(AUFGABEN):
[1] Wo hielten die Neonazis ihre Gedenkveranstaltungen laut dem Textauszug ab, nachdem sie umdisponiert hatten?
[2] Warum wirkt das polizeiliche Verbot des Treffens auf dem Heldenplatz laut dem Textauszug auf den ersten Blick positiv?

(TEXTAUSZUG):
= = =

Europas größtes Neonazitreffen zum „Tag der Ehre“ – dem Ausbruch aus dem von der Roten Armee eingekesselten Budaer Burgberg 1945, bei dem über 39.000 deutsche und ungarische Soldaten ums Leben kamen – auf dem Budapester Heldenplatz wurde dieses Jahr polizeilich verboten (NOL), die Geheimdienste waren aktiv und beobachteten die rechtsextreme Szene (hvg).

Die Neonazis haben kurzfristig umdisponiert und hielten ihre „Gedenkveranstaltungen“ (mit geladenen Gäste von NPD, Freies Netz Süd sowie der bulgarischen BNZP) in den Wäldern von Buda ab.

Auf den ersten Blick macht sich das positiv: Die Orbán-Regierung greift hier entschiedener gegen rechtsextreme Umtriebe durch als die Vorgängerregierung in den vergangenen Jahren.

Allerdings gab es Ausnahmen. So konnte gestern Abend der abgespaltene Flügel der verbotenen Ungarischen Garde in voller Montur aufmarschieren und vor dem Kriegsdenkmal im 2. Budapester Bezirk (die umstrittene Turul-Statue) Kränze niederlegen (NOL).

Und Jobbik hat das Event aufgegriffen und veranstaltete gleich mehrere Gedenkveranstaltungen zum „Tag der Ehre“ in der Provinz (u.A. in Debrecen, Karcag, Mosonmagyaróvár, Hatvan und Pér), zum Teil unter Verwendung des ursprünglichen Veranstaltungsplakates (schwarz im Bild).

Die größeren Veranstaltungen wurden gemeinsam mit anderen rechtsextremen Organisationen wie HVIM sowie der verbotenen Ungarischen Garde angekündigt und fanden auch nicht etwa irgendwo im Wald, sondern mitten im Stadtzentrum statt, so auch in Ungarns zweitgrößter Stadt Debrecen (wo die Veranstalter der Demo für Medien- und Meinungsfreiheit derzeit noch polizeilich gesucht werden!). Parlamentsabgeordnete und Gemeinderatsmitglieder hielten die Ansprachen, und wo es Kriegsdenkmäler gibt, wurden dort Kränze niedergelegt. Auf diese Weise soll der ganze zweite Weltkrieg rückwirkend auf dieses Ereignis hin symbolisch umgedeutet werden: Ungarische und deutsche Soldaten gemeinsam gegen den Bolschwismus.

= = =

(VORLIEGENDES MATERIAL):
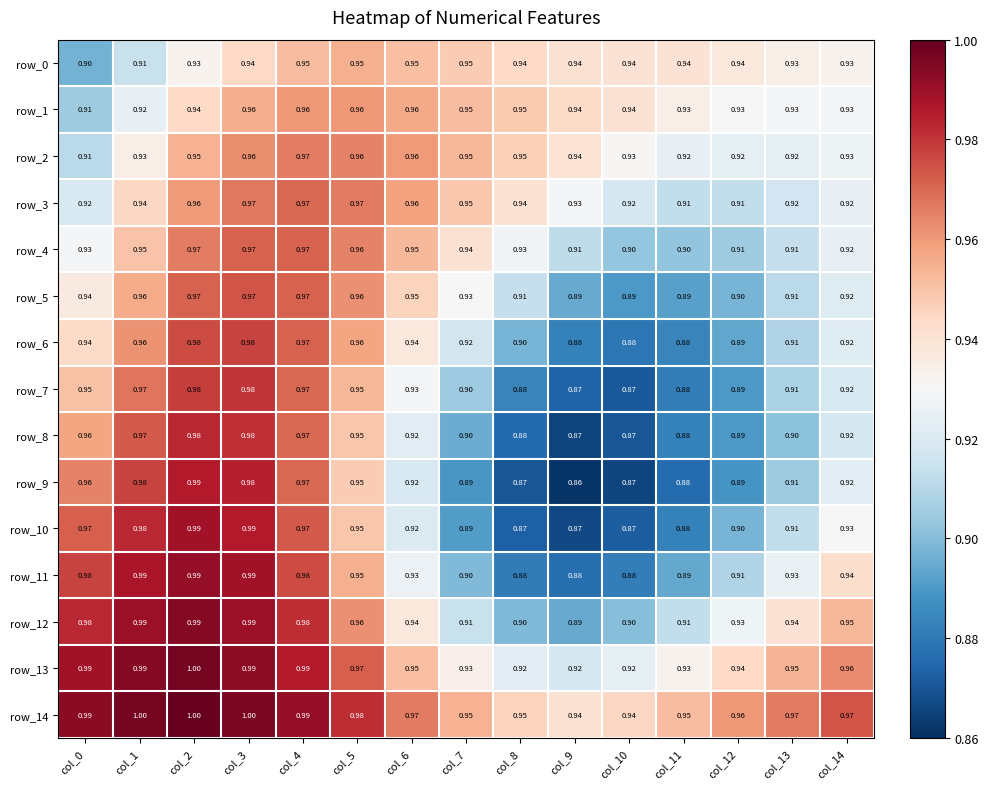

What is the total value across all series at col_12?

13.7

= = =

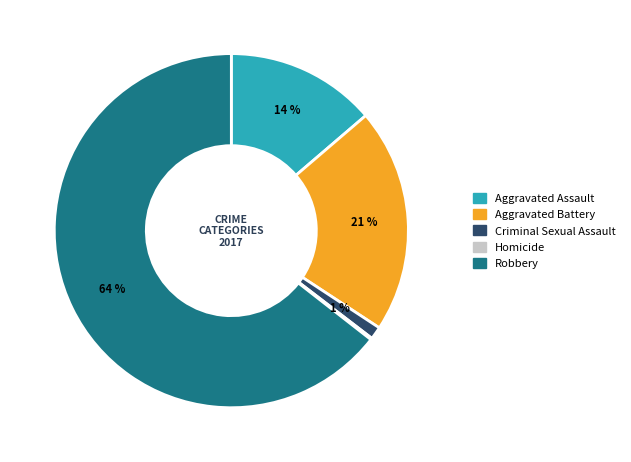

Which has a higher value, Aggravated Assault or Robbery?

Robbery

= = =

(ANTWORTEN):
[1] In den Wäldern von Buda.

[2] Die Orbán-Regierung geht damit entschiedener gegen rechtsextreme Umtriebe vor als die Vorgängerregierung in den vergangenen Jahren.